Streamlining patch submission

I have spent considerable time fixing up HBase builds on Apache Jenkins. I want to share a few points for HBase contributors so that it is easier to maintain stable builds.

For contributors, I understand that it takes so much time to run whole test suite that he/she may not have the luxury of doing this - Apache Jenkins wouldn't do it when you press Submit Patch button.
If this is the case, please use Eclipse (or other tool) to identify tests that exercise the classes/methods in your patch and run them. Also clearly state what tests you ran in the JIRA.

If you have a Linux box where you can run whole test suite, it would be nice to utilize such resource and run whole suite. Then please state this fact on the JIRA as well.
Considering Todd's suggestion of holding off commit for 24 hours after code review, 2 hour test run isn't that long.

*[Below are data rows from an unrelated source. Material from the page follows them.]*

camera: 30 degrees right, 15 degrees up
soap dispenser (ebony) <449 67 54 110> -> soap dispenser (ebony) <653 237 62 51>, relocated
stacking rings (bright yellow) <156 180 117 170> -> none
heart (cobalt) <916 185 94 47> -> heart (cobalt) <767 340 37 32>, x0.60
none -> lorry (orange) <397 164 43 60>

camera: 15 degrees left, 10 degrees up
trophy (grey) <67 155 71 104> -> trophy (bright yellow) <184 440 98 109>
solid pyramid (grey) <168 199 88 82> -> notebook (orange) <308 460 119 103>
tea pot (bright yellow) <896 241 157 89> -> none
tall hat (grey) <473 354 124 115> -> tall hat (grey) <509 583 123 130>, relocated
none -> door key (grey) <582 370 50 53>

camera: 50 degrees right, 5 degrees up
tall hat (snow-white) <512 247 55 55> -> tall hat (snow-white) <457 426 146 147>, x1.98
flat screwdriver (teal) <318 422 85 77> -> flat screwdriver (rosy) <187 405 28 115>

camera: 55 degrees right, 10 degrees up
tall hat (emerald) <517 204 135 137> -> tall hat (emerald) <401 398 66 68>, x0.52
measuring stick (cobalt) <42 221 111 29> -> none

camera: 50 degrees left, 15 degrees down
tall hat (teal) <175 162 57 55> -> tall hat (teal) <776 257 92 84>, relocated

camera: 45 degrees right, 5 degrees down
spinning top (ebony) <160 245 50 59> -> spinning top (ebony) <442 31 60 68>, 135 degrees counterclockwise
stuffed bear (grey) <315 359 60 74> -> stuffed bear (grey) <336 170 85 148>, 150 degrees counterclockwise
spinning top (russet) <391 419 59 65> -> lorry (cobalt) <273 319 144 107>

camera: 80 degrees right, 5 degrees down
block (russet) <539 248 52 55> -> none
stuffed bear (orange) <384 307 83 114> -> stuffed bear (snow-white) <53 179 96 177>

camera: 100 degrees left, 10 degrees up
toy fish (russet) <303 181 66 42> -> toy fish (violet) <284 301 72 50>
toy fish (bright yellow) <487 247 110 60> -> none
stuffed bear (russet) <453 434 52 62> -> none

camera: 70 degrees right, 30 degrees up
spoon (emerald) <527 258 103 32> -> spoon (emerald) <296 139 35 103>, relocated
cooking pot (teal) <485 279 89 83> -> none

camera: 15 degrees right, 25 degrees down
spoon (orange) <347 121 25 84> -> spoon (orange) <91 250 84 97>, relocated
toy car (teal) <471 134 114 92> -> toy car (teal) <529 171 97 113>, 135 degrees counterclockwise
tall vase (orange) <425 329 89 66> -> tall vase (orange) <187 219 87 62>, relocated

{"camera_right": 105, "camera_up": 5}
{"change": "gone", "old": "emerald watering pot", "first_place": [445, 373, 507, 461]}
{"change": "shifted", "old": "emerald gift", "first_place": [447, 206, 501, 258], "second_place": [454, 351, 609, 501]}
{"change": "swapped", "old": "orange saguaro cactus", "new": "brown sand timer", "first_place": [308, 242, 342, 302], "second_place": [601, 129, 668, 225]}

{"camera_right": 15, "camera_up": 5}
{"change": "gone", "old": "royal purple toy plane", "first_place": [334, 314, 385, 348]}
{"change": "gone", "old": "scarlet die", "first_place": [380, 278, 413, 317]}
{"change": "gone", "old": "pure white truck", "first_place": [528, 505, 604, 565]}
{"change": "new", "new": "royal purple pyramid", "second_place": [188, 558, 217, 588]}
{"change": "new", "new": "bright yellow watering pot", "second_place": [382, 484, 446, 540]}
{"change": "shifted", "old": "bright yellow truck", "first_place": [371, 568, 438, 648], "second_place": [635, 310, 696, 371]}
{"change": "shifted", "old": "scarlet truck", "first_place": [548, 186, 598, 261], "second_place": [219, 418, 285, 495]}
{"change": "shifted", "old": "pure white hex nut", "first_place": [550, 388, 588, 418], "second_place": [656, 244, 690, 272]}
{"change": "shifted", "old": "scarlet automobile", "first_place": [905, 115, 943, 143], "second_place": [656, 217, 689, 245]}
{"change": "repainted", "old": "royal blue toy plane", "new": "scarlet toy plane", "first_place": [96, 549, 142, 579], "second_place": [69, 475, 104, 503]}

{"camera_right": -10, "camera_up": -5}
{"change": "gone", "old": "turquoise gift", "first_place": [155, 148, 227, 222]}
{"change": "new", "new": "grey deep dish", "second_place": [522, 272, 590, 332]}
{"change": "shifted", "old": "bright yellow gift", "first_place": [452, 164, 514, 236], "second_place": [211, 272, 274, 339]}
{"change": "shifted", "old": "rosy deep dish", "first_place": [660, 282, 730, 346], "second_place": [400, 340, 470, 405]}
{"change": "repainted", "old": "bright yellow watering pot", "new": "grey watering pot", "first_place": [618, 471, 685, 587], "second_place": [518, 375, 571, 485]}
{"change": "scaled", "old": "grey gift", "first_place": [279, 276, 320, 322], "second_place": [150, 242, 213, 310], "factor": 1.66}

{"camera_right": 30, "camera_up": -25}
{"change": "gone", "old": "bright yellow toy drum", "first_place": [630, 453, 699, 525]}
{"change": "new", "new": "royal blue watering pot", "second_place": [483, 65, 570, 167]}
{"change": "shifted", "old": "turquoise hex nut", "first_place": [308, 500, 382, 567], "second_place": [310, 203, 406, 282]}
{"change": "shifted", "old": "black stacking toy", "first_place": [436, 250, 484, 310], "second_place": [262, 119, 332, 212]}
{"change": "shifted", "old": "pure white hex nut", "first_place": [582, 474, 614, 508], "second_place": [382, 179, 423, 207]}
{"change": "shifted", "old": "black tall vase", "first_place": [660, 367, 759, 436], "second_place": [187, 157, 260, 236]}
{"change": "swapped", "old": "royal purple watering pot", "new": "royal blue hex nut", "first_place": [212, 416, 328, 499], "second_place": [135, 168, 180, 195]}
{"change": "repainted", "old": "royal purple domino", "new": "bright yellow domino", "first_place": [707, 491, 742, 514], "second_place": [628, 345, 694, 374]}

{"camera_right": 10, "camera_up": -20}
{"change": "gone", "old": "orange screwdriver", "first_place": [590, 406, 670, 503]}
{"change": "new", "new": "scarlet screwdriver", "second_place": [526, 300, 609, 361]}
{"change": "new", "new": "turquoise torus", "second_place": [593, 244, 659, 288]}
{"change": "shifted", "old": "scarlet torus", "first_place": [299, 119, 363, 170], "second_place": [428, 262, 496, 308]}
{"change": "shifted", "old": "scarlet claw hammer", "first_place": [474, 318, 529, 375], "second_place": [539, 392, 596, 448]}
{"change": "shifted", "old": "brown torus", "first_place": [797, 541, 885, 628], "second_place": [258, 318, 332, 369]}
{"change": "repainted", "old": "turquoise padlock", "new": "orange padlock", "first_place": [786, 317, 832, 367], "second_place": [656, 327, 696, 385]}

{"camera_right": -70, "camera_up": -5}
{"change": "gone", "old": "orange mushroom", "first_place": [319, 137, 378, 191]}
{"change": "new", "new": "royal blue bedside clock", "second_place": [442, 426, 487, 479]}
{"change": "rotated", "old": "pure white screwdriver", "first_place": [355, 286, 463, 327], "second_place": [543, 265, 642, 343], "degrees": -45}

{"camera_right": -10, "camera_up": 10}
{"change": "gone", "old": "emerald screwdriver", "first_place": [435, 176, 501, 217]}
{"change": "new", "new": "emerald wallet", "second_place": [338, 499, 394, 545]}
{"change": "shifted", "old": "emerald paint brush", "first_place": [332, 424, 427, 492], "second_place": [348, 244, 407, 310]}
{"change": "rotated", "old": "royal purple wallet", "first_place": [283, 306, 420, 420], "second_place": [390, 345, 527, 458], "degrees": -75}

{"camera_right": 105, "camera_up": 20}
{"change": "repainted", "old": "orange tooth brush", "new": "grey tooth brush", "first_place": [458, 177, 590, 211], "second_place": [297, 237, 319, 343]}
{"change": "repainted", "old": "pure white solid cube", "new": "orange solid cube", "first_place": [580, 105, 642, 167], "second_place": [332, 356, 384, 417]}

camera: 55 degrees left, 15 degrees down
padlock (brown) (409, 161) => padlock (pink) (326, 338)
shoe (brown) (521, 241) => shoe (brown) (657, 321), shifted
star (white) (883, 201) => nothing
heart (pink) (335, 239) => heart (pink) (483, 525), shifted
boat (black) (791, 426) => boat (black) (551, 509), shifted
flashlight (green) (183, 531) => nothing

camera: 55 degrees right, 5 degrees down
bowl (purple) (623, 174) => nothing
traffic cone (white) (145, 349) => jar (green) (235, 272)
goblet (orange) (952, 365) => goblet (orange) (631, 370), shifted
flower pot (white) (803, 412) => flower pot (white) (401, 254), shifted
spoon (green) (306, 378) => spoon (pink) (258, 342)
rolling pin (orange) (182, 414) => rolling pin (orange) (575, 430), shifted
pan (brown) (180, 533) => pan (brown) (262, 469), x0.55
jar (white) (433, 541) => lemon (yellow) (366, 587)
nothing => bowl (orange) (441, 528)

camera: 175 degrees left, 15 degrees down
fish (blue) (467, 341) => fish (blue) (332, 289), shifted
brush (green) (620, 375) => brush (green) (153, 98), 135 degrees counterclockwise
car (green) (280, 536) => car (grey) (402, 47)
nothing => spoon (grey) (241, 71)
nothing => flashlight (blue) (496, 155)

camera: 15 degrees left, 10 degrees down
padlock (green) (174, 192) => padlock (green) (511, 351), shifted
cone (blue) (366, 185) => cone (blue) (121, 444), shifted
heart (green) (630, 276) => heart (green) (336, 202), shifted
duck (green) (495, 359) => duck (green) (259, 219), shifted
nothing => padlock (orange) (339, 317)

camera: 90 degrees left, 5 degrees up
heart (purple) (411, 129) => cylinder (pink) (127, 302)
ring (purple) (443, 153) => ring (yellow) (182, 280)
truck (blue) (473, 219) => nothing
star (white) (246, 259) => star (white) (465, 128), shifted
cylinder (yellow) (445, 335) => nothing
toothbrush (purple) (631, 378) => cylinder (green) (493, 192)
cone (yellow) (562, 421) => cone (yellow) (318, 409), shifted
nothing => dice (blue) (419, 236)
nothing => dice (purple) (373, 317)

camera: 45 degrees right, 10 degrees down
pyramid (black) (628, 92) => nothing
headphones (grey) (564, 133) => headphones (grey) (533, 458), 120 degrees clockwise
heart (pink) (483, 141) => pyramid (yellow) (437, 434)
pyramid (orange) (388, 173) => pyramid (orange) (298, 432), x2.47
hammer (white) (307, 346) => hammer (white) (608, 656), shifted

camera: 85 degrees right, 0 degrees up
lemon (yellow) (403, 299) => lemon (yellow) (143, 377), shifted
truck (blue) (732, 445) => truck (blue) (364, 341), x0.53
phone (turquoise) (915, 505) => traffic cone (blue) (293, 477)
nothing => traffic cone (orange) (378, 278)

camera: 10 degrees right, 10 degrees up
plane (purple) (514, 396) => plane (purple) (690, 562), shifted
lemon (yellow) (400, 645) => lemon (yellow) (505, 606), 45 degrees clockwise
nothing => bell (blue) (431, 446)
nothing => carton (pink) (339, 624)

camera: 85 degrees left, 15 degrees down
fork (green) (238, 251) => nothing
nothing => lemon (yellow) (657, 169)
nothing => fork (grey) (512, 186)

Sometimes you may see the following (from 0.92 build 18):
Tests run: 1004, Failures: 0, Errors: 0, Skipped: 21
[INFO] ----------------------------------
[INFO] ----------------------------------
[INFO] Total time: 1:51:41.797s
You should examine the test summary above these lines and find out which
 test(s) hung. For this case it was TestMasterFailover:
Running org.apache.hadoop.hbase.master.TestMasterFailover
Running org.apache.hadoop.hbase.master.TestMasterRestartAfterDisablingTable
Tests run: 1, Failures: 0, Errors: 0, Skipped: 0, Time elapsed: 32.265 sec
Write deterministic test cases
Sometimes the new tests you added passed for you but fail when committer runs them.
Here is analysis for one such case - the original version of TestRegionServerCoprocessorExceptionWithAbort.
The following call would create 25 regions for the test table:
TEST_UTIL.createMultiRegions(table, TEST_FAMILY);
If we look at HBaseTestingUtility:
public static final byte[][] KEYS = {
    HConstants.EMPTY_BYTE_ARRAY, Bytes.toBytes("bbb"),
We can see that the row in the test
final byte[] ROW = Bytes.toBytes("bbb");
actually doesn't belong to the first region.
The following call was used to track the underlying region server:
    HRegionServer regionServer =

This means regionServer which we were waiting for may not host the region where NPE happened.
I modified the above line slightly and the test passed reliably:
final byte[] ROW = Bytes.toBytes("aaa");
The takeaway is that scoping the test scenario properly and deterministically would simply patch submission.